Guitar effects pedals explained
Even seasoned guitarists can have difficulties differentiating the dozens of effects and their unique functions. With such a multitude of guitar effects on offer, working out which is the one for you can be a tricky proposition. Fear not though, here at Nevada Music we're always on hand to help; through our product descriptions, categories, friendly customer services and, of course, these Buyer's Guides, we hope to be able to make it all a good deal clearer.
Off-The-Wall Guitar Tones
Some of the most popular effects are those that affect the pitch and tone of a guitar. Wah pedals such as the classic Vox Wah and other frequency adjusting pedals - like this Boss GE-7 Equaliser - are an essential part of many musicians kit. The Wah-pedal modifies the sound of the guitar through a simple rocking motion to create that classic 'wah-wah' envelope effect. Wah-pedals came to prominence in the 1960's with artists like Jimi Hendrix paving the way with never-heard-before unique wah solos. The popularity of the Wah pedal has rarely wavered, particularly amongst the classic rock fraternity of guitarists and even contemporary bluesmeister Joe Bonamassa has his own signature Wah pedal. By adjusting the frequency, Wahs, Auto-Wahs, Voice Boxes and Equalisers can drastically curve the standard tones of a guitar output, creating unusual but yet highly unique riffs, particularly ideal for that classic hard rock sound.
Psychedelic Reverb Sounds
You can flange your way to sweeping, and often mind-bending, effects with a Boss BF-3 Flanger pedal; helping to recreate the psychedelic sounds of yesteryear with phased dual-layered guitar riffs. To continue with a dual-layered theme, the TC Electronic Flashback Delay pedal creates a mesmerising echo by reverberating the guitar sound in a variable loop. If reverberations, with their haunting echo sound, are your thing then it will come as no surprise that a TC Electronic Hall of fame Reverb pedal may well be the effect you're after.

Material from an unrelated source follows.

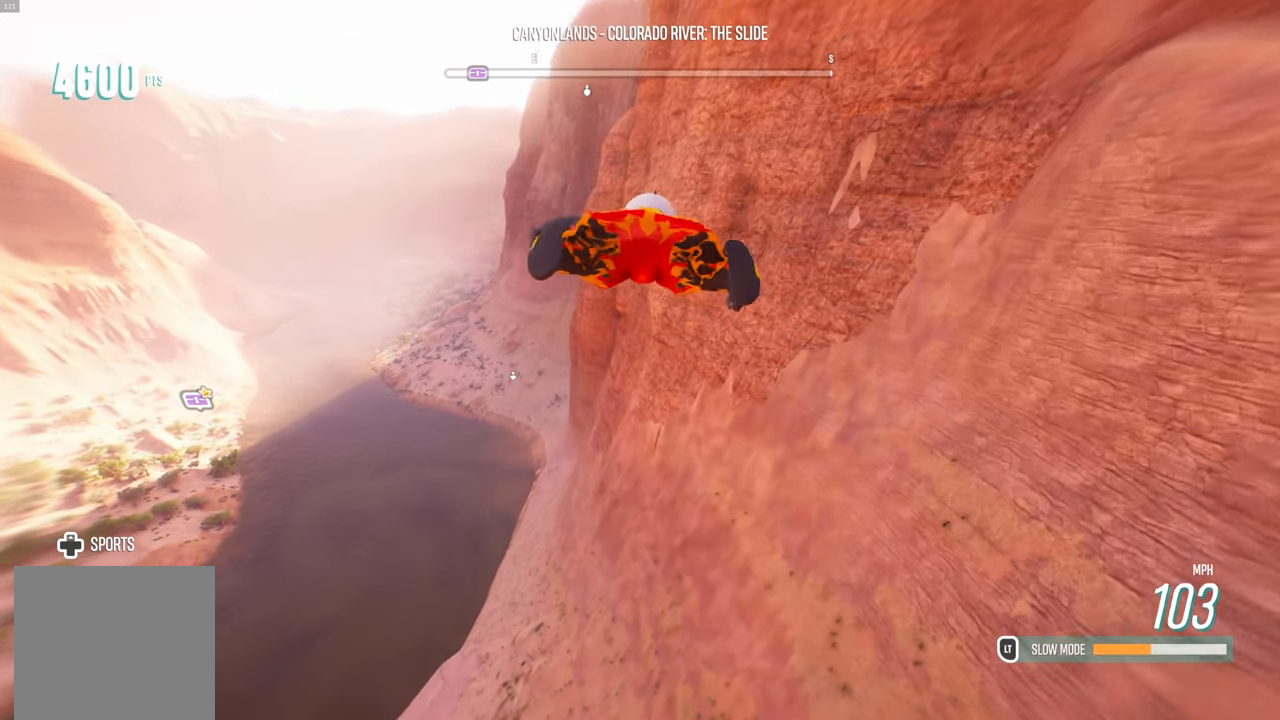
{"buttons": ["R2"], "left_stick": "down", "right_stick": "center", "events": []}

Clipping Notes with Distortion
Distortion is a method of periodically breaking up the standard guitar signal, interjecting it with a range of effects to create a purposely broken sound. It works simply by breaking the standard frequency - this truncated version of the note is often referred to as 'clipping' within the guitar fraternity.
The level of this clipping determines the kind of distortion achieved; pedals similar to the Vox Satchurator Overdrive Distortion effects pedal overburden the accepted amp input,leading to heavy metal style distortion, which can often be found in Hard Rock and Metal tracks. Softer effects are available throughout the vast array of distortion pedals; but whatever level of overdrive you desire, these are all hard rocking distortions, capable of turning a clean pure guitar tone into a brash and unrelenting rock riff.
Improving Clarity & Sustain
For a cleaner, crisper sound, Uni-Vibe and Boss Stereo CE-5 Chorus Ensemble effects are definitely a couple to consider. Functioning in a very similar fashion, in effect they create that anthemic chorus tone, often with a choice of mono or stereo sound; ideal for crunching away on stage to and offering a bit of variety during your set. A Boss CS-3 Compressor/Sustainer can also help sharpen up notes. By modifying the sustain your instrument produces - shortening or lengthening - a Compressor allows you to quickly adapt a song to produce either short sharp bursts or long drawn out chords, for an epic sound!
Guitar Effects Processors
In essence there are effects to cover every conceivable tone you've ever heard a guitar produce. These can all be used in harmony for example as part of a TC Electronic Nova effects unit, or as a stand-alone effects pedal. For multi-effects in any environment why not use an effects processor? By integrating your guitar and standalone pedals with an effects processor, you can refine your sound using a whole range of onboard effects and features.
The primary advantage of units such as the Boss GT-100 digital processors is that you can continuously tweak your sound; creating bespoke tones for different performance environments and song styles. The subtle automated adjustments, combined with your own manual toe-tapping pedalwork, will optimise your performance sound to whole new levels.
As with any guitar hardware, effects need to be practiced with and refined over a good deal of time in order to nail that perfect sound. Minor tweaks and major overhauls will be commonplace, however this persistence will ultimately pay off when you have constructed a wholly original noise; using just a guitar, some pedals, a processor and of course a killer amp.